[Records for this task]:
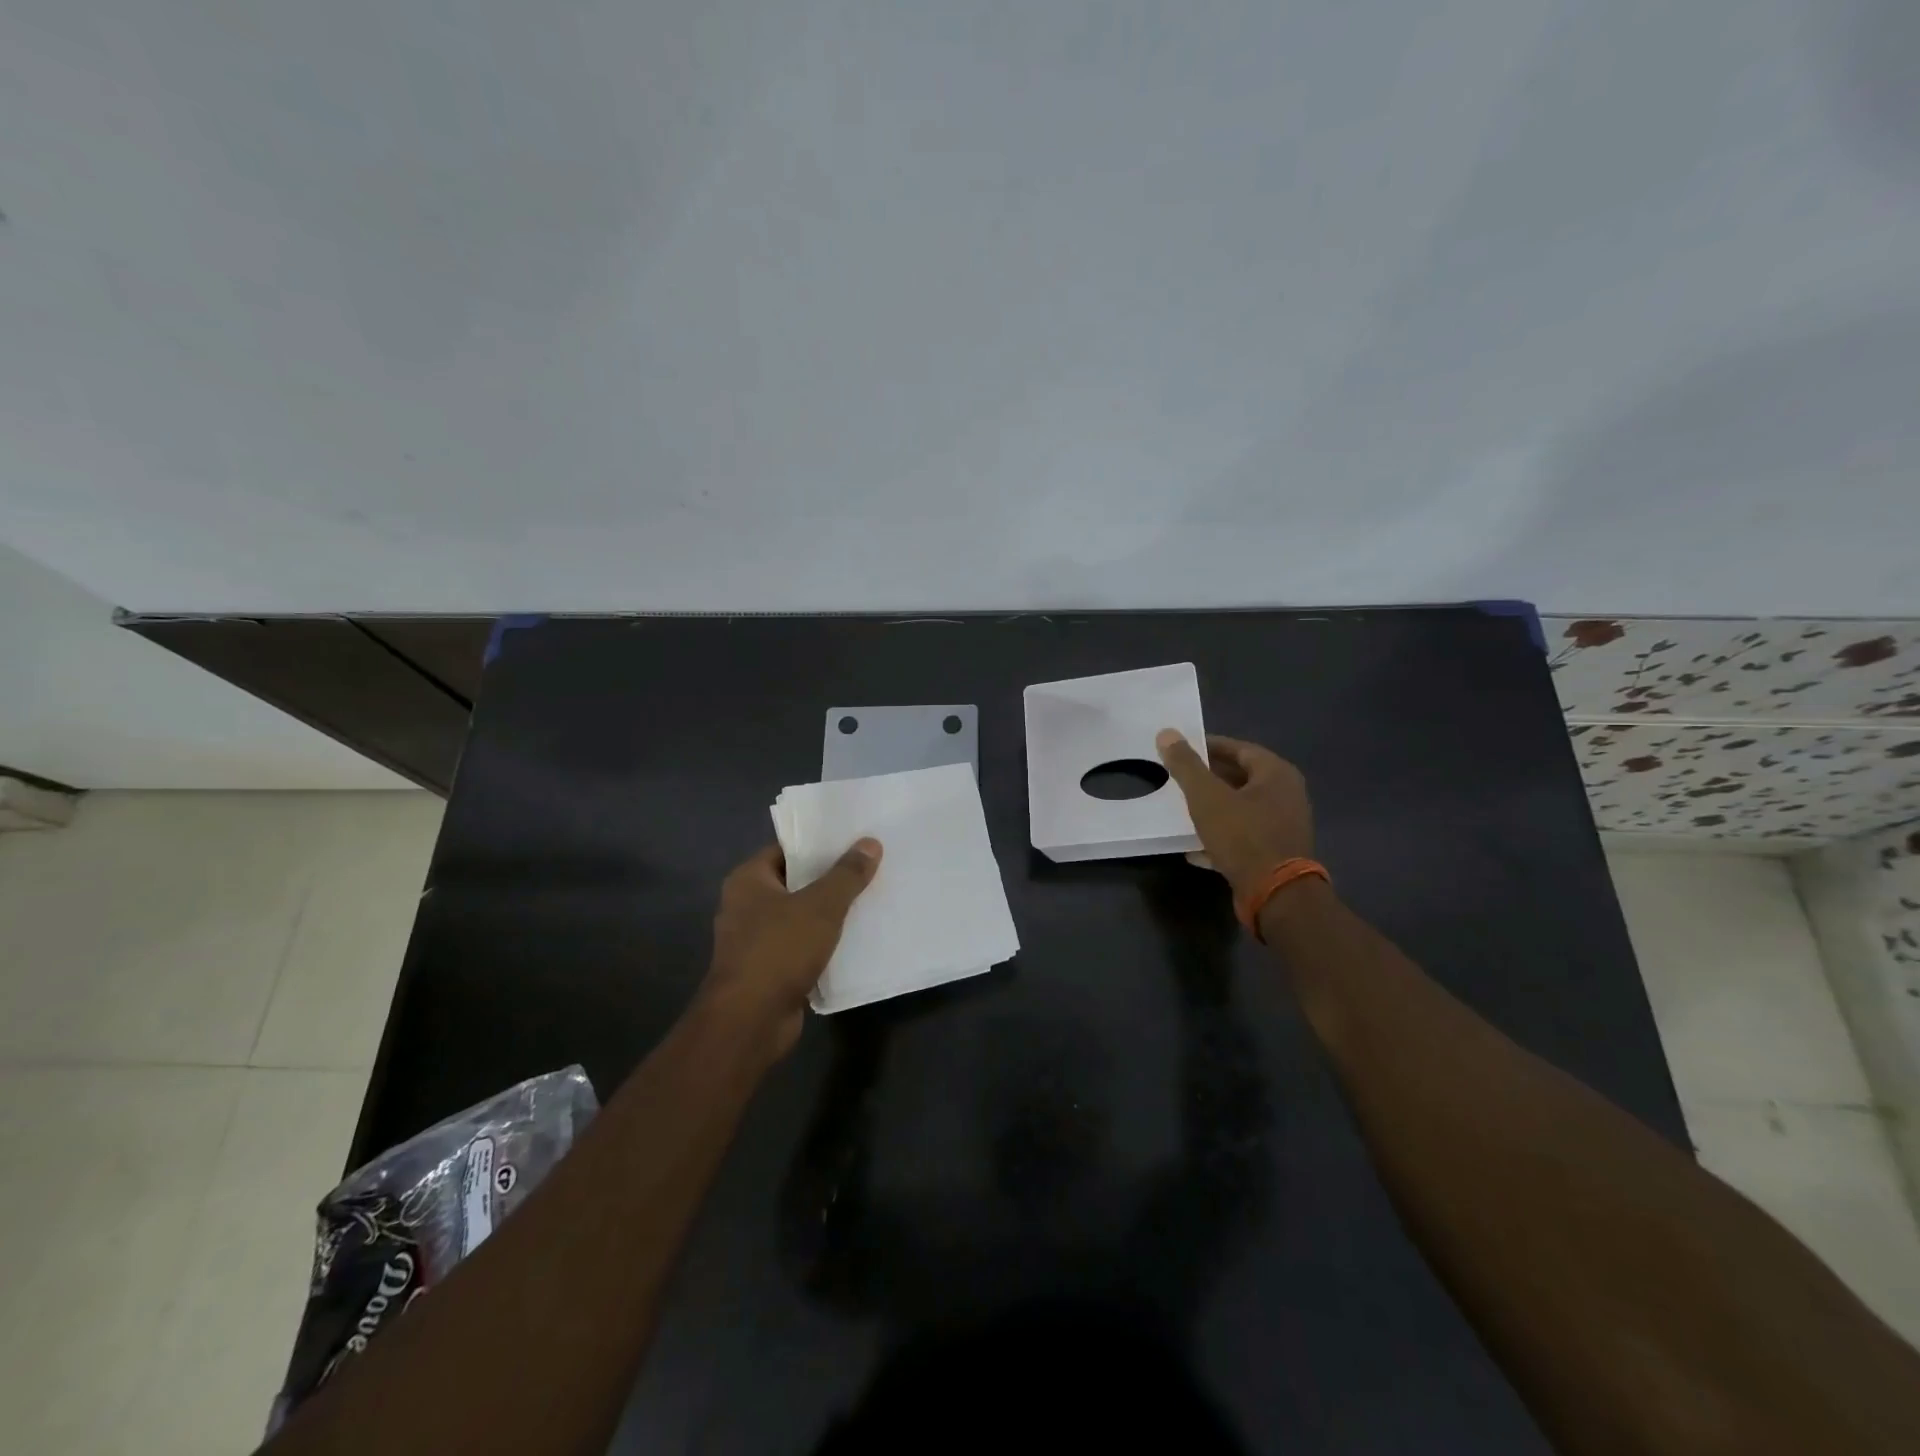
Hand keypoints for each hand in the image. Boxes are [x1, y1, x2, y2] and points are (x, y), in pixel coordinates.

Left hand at [702, 839, 881, 1058]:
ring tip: (871, 898)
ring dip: (830, 912)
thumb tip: (870, 843)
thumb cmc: (779, 950)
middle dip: (831, 877)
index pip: (788, 849)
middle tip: (871, 866)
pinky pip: (802, 945)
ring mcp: (756, 940)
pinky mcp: (769, 969)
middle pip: (796, 881)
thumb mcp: (821, 906)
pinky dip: (825, 942)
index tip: (855, 839)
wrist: (750, 1021)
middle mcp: (746, 905)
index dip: (820, 843)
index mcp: (748, 880)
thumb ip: (847, 874)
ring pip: (801, 915)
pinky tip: (857, 937)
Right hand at [1155, 730, 1313, 899]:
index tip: (1181, 749)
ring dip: (1213, 807)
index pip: (1239, 748)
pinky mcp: (1275, 853)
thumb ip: (1186, 764)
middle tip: (1178, 776)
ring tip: (1182, 808)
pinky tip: (1193, 846)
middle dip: (1209, 777)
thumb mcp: (1207, 796)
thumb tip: (1166, 733)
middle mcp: (1286, 795)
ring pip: (1241, 808)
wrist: (1275, 894)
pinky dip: (1220, 836)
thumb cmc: (1243, 836)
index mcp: (1276, 774)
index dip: (1208, 746)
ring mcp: (1283, 826)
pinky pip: (1243, 835)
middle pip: (1241, 777)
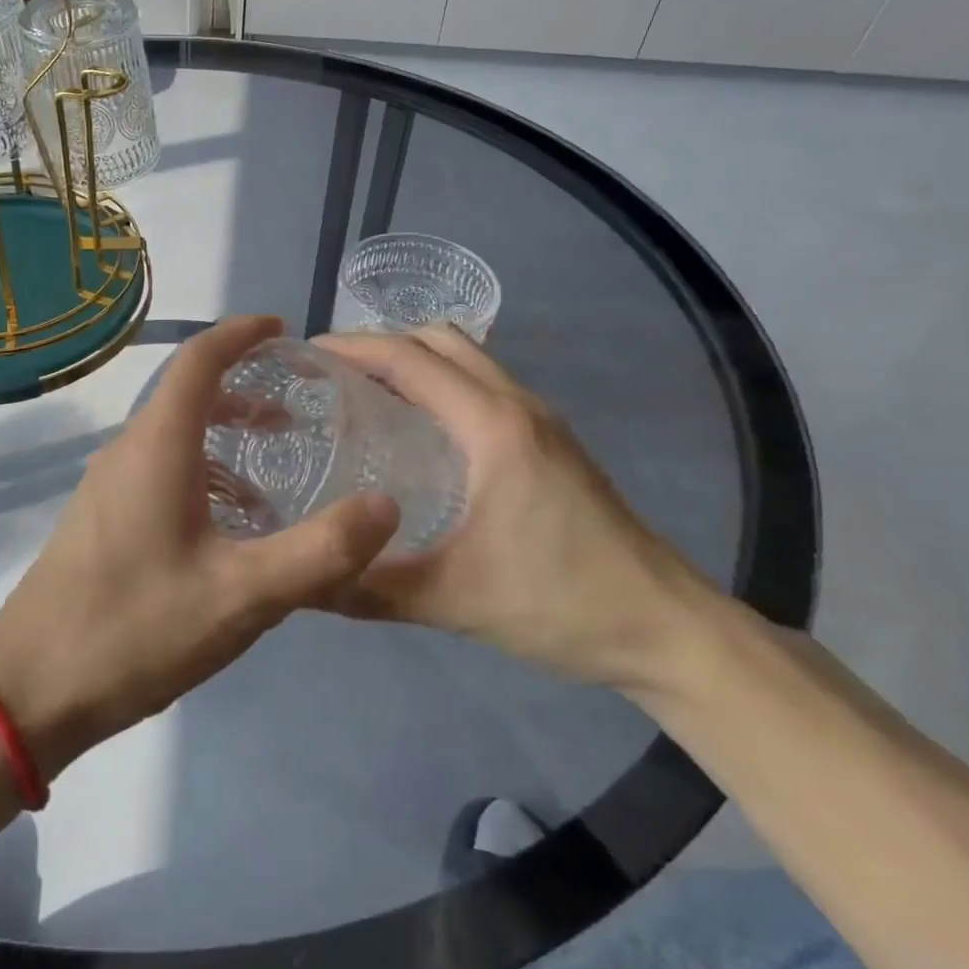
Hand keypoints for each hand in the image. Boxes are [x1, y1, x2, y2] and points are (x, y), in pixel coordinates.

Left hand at [0, 316, 400, 778]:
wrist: (30, 688)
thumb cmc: (136, 629)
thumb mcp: (242, 595)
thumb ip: (319, 551)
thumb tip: (386, 505)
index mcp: (158, 446)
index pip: (199, 359)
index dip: (241, 333)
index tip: (283, 330)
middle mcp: (128, 450)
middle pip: (188, 395)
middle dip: (243, 390)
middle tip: (296, 411)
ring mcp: (107, 485)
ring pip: (173, 436)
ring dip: (224, 438)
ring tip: (273, 473)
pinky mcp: (100, 518)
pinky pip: (158, 471)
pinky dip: (202, 474)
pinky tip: (229, 527)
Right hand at [315, 326, 712, 692]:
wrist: (666, 628)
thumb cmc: (561, 602)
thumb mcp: (454, 599)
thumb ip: (371, 588)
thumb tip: (302, 585)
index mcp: (492, 426)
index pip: (410, 359)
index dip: (353, 347)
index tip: (306, 354)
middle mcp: (516, 405)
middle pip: (440, 340)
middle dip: (381, 343)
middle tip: (333, 374)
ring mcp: (540, 419)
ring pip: (467, 357)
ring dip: (415, 359)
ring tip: (367, 393)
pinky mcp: (551, 441)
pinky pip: (483, 384)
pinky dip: (442, 382)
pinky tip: (420, 430)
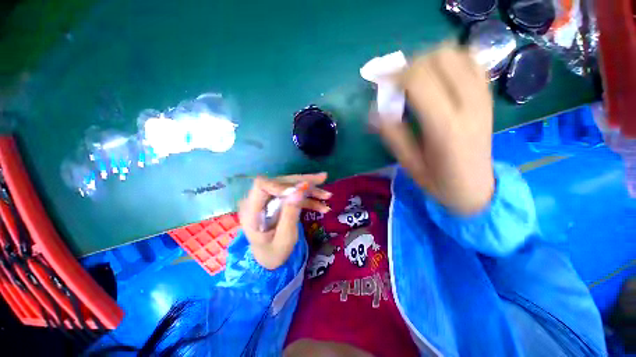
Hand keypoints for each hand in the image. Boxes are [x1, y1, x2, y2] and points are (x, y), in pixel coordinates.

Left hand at [238, 173, 330, 269]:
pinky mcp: (279, 202)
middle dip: (303, 181)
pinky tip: (323, 207)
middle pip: (280, 182)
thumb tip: (300, 190)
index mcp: (252, 211)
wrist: (270, 258)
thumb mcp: (284, 239)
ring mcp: (269, 200)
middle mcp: (259, 201)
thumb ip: (290, 214)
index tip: (302, 190)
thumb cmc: (274, 253)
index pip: (262, 186)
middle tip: (323, 179)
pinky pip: (294, 196)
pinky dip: (309, 199)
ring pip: (290, 186)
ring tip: (327, 195)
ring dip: (309, 189)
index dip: (282, 184)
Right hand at [376, 44, 494, 213]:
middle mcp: (468, 104)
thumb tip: (374, 112)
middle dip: (411, 65)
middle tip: (397, 83)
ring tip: (415, 79)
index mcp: (445, 127)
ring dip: (429, 60)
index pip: (418, 80)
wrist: (476, 188)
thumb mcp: (408, 163)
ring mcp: (482, 96)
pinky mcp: (486, 95)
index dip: (395, 76)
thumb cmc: (438, 180)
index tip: (382, 84)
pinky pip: (470, 61)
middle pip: (439, 58)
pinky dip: (450, 61)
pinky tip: (437, 77)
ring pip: (455, 53)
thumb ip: (392, 135)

[Exercise requirements]:
Only the lines above from the one with "middle dip: (243, 390)" to the one with "middle tip: (323, 179)" should be printed, both included and exactly as written; no picture belongs in the copy.

[Answer box]:
middle dip: (243, 390)
middle tip: (296, 411)
ring mcp: (107, 485)
ring pip: (173, 436)
ring dip: (224, 438)
ring tip: (273, 473)
pinky mcp: (100, 518)
pinky pip: (158, 471)
pinky dip: (202, 474)
pinky tip: (229, 527)
Right hand at [315, 326, 712, 692]:
wrist: (666, 628)
thumb cmc: (561, 602)
thumb mcp: (454, 599)
thumb ip: (371, 588)
thumb tip: (302, 585)
index mcp: (492, 426)
index pip: (410, 359)
index dip: (353, 347)
index tip: (306, 354)
middle mcp: (516, 405)
middle pip: (440, 340)
middle dip: (381, 343)
middle tip: (333, 374)
ring mcp: (540, 419)
ring pip: (467, 357)
ring dip: (415, 359)
ring tip: (367, 393)
pinky mcp: (551, 441)
pinky pip: (483, 384)
pinky dip: (442, 382)
pinky tip: (420, 430)
Hand keypoints for each hand in the image. Boxes are [x1, y1, x2, y2] and points are (x, y), in pixel coordinates.

Left hand at [238, 173, 330, 269]:
pinky mcp: (279, 202)
middle dip: (303, 181)
pinky tip: (323, 207)
middle pip: (280, 182)
thumb tip: (300, 190)
index mcp: (252, 211)
wrist: (270, 258)
thumb mcp: (284, 239)
ring mcp: (269, 200)
middle mcp: (259, 201)
thumb ip: (290, 214)
index tip: (302, 190)
thumb cmc: (274, 253)
index pip: (262, 186)
middle tip: (323, 179)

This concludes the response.